Estratégias de sucesso
Na visão de Christianini, a administração pública no Brasil tem experiências de sucesso na reversão de tendências crescentes de desmatamento e que poderiam ser resgatadas para interromper este cenário. “No passado recente foram estabelecidas parcerias entre o setor público, empresas e ONGs que tiveram bastante sucesso, por exemplo, atingindo redução de 70% das taxas de desmatamento ilegal na Amazônia ao longo dos anos. Essas iniciativas incluíam, por exemplo, a concessão de crédito agrícola pelos bancos estatais apenas a produtores que comprovavam a titularidade da propriedade (por conta do problema de grilagem de terras na Amazônia), a moratória da soja e rastreabilidade da soja e da carne que comprovavam a origem do produto a partir de áreas não desmatadas recentemente e que permitia a compradores no Brasil e no exterior se certificarem da aquisição de produtos que não contribuiam para o desmatamento. Outra iniciativa que já havia sido testada com êxito no Brasil era a criação de unidades de conservação em áreas críticas de expansão acelerada de desmatamento, como em algumas regiões do arco do desmatamento e em margens de algumas estradas na Amazônia”, elenca o pesquisador.

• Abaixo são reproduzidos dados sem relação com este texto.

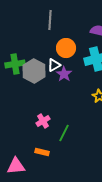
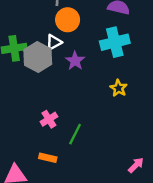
orange circle: (66, 48) -> (68, 20), moved
white triangle: (54, 65) -> (54, 42), moved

Christianini afirma que essas estratégias poderiam ser discutidas e implantadas novamente, mas para isso é preciso um pacto acordado entre os atores envolvidos (empresas, poder público e sociedade civil). “Há uma crescente demanda no mercado internacional – e no nacional também, embora em menor escala – por produtos certificados como ‘ambientalmente amigáveis e socialmente justos’, que obedecem as leis locais e que são produzidos com menor agressão ao meio ambiente. Essa é uma tendência que deve se acentuar nos próximos anos, e muitas empresas já enxergaram isso e querem participar dessas mudanças”, analisa o docente.

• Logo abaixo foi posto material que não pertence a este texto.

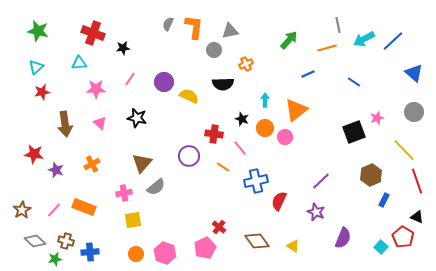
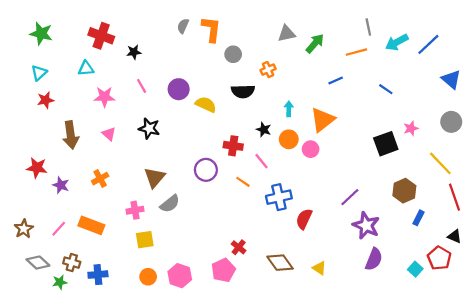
gray triangle: (230, 31) -> (287, 34), moved
pink line: (130, 79) -> (142, 86), turned -64
purple star: (316, 212) -> (366, 225), moved, size x1.4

Do ponto de vista social e político, o pesquisador da UFSCar defende um maior diálogo da comunidade científica com representantes do governo, da sociedade e das cadeias produtivas envolvidas. Ele vislumbra também possibilidades de geração de renda com atividades de baixo impacto na Amazônia como, por exemplo, o açaí, que já está ganhando o mercado global e é basicamente fruto de extrativismo. Medidas de compensação ambiental, campanhas de conscientização, retomada de fiscalização e planos de longo prazo para o Ministério do Meio Ambiente também fariam parte dessas ações.
“Onde queremos chegar em trinta, cinquenta anos? Parece que isso não se discute. Temos um potencial enorme da exploração sustentável de nossa biodiversidade que permanece na maior parte, inexplorada. É um ativo de nosso País e um diferencial em relação as outras nações. A sociedade deve exercer seu papel de cobrança por mudanças nas políticas públicas e agir de maneira mais consciente, seja na escolha de seus representantes contemplando essas pautas, seja exigindo cada vez mais que os produtos que consome sejam oriundos de processos produtivos menos danosos ao meio ambiente. Essas medidas trazem resultado a longo prazo”, conclui o docente.